Tired of taking decades to pay off your mortgage? You and everyone else. Check out these tips to cut your 30 year mortgage down, possibly in half, without having to go through the expert financier’s hassle.
1. Increase your payments.
This is going to require you to take stock of the other bills and debts in your life, and determine where you can cut corners. If you are spending seventy pounds per month on a cellular phone bill, try shopping around for a less expensive plan, and shuffling your savings on to your mortgage payment. Spend a few less lunches at the cafe every month, and shuffle that cash toward your mortgage as well. The more you can pay every month, the lower your subsequent payments will need to be, you can use mortgage calculators such as the one from cbonline to work out differing repayments. Even paying as much as ten pounds more per month toward your mortgage can end up taking a few years from your payment in the long run.
2. Change your payment schedule.
If you are currently paying your bill at the first week of the month, but you do not typically earn your pay that week, you likely find yourself unable to pay above the minimum amount at that time. Speak with your banker about scheduling your mortgage payment during a different week of the month, like the week following you earning your check, allowing yourself to better budget your funds. (If you are paid for your employment on a weekly basis, this tip likely is not going to benefit you.)
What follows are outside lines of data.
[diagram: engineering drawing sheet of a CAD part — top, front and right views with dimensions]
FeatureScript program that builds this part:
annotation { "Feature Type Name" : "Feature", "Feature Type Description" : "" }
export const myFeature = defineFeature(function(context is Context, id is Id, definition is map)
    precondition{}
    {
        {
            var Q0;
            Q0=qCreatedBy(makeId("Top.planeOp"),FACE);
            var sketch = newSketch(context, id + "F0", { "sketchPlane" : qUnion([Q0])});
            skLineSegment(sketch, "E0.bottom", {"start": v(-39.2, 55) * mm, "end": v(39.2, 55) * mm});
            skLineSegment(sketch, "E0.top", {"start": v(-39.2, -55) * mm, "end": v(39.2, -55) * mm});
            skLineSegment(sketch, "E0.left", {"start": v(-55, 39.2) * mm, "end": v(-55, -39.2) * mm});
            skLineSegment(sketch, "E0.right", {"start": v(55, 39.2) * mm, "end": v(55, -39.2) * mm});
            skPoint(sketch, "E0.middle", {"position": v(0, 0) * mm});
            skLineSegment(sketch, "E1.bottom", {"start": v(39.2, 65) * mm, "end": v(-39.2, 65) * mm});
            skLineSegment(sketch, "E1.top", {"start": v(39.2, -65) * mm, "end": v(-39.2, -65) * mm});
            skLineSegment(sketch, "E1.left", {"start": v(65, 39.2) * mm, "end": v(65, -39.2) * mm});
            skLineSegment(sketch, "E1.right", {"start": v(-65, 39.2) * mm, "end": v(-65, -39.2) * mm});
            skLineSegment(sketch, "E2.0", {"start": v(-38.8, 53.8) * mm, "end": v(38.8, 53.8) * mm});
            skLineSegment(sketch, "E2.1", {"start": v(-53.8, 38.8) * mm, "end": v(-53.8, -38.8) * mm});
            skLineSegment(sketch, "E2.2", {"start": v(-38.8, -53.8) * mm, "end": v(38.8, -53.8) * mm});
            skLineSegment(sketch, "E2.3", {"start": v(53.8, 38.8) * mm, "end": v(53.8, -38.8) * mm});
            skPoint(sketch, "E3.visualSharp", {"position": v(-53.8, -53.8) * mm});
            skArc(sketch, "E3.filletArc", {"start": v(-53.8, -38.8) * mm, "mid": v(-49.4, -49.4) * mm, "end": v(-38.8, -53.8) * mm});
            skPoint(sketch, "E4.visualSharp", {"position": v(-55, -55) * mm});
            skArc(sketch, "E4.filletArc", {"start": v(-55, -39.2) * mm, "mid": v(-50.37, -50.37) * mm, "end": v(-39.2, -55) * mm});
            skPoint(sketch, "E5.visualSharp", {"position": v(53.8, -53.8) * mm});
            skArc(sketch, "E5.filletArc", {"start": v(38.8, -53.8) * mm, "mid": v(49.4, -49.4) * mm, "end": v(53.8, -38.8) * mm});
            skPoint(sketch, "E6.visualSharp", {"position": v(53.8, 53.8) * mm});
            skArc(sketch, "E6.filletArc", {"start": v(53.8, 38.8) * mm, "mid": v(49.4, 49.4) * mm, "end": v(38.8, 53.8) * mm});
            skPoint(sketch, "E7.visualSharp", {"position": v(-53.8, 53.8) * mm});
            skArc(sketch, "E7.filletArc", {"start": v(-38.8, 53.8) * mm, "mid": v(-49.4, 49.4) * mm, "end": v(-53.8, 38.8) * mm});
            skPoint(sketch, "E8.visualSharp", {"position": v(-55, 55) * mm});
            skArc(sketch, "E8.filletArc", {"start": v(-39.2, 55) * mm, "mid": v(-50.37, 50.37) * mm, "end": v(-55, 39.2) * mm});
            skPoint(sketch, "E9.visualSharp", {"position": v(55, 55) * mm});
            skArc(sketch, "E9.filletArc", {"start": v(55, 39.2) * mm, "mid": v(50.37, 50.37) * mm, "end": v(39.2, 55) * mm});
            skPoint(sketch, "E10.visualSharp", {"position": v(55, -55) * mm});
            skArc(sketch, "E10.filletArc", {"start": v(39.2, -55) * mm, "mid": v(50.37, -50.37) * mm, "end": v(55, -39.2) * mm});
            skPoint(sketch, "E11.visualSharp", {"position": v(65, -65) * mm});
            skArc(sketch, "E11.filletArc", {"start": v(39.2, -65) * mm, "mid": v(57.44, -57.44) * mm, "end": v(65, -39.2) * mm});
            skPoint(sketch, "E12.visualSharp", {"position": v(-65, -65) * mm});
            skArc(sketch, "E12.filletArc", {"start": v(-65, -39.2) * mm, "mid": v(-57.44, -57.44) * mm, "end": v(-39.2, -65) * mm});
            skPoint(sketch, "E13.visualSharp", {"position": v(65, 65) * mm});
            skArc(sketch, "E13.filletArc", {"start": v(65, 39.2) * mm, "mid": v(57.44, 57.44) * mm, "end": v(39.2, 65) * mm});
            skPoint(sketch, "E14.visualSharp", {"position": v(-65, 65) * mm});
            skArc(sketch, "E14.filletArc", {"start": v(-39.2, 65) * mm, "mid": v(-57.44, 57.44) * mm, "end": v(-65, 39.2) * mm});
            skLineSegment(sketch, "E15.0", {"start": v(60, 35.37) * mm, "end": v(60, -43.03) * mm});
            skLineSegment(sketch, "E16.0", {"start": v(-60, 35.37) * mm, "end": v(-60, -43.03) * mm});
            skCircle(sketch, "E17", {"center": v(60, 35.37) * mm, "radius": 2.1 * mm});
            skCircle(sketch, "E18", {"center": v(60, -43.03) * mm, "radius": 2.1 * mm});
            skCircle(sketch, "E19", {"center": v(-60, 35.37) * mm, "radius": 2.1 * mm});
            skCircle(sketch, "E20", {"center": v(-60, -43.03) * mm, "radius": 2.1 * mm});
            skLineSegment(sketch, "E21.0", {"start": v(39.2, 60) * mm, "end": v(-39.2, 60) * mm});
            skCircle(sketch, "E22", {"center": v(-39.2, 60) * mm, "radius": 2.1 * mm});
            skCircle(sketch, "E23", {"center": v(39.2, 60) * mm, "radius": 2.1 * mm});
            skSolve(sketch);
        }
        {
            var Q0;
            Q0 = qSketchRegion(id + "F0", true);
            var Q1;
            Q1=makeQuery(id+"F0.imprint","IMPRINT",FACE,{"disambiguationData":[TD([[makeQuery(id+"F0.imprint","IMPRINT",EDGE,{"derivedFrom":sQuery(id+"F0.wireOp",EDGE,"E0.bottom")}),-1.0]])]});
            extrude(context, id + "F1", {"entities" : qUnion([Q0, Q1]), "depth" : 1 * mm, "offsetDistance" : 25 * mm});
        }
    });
3. Switch to twice monthly payments.
Making biweekly payments is a sneakier way of increasing your payments over the course of the year. The system uses the 52 weeks in the year to its advantage. With those 52 weeks, you end up paying 26 payments at half the monthly rate, which winds up totalling 13 full monthly payments throughout the year instead of 12. That one extra payment each year can end up taking five years from the life of a 30 year mortgage. This is, however, something that some bankers will charge for. Check to see if your bank will allow you to switch to bimonthly payments free of charge.
4. Refinance for a shorter-term loan schedule.
Talk to your banker about your options. Most institutions offer loans on schedules for 30, 20, 15, and 10 year payment plans. Mortgages are no exception. The shorter term your loan schedule is, the higher your payments are going to be on a month to month basis, and you do have to commit to making those payments. Higher payments might not be out of your price range altogether though. In some cases, with your 30 year mortgage refinanced to a 15 year mortgage, your monthly payments could go up only 150 pounds a month. Now, you can wait to refinance and test the waters simply by using the first tip on the list – making larger payments on a month to month basis. But, one advantage of refinancing is that interest rates are typically much lower than the originally mortgage loan.
5. Use bonuses to pay additional lump sums.
If you have an occupation that pays out quarterly bonuses, or even yearly bonuses, use that money to make an extra-large payment. Or maybe you win a cash prise in a contest, inherit a few notes from a relative. Rather than using that cash to splurge on a treat, use a chunk of it to help out with your mortgage payment.
Remember, not every method works for everyone, and you can try on multiple methods. Consult your banker for help when making a decision to change up your payment method.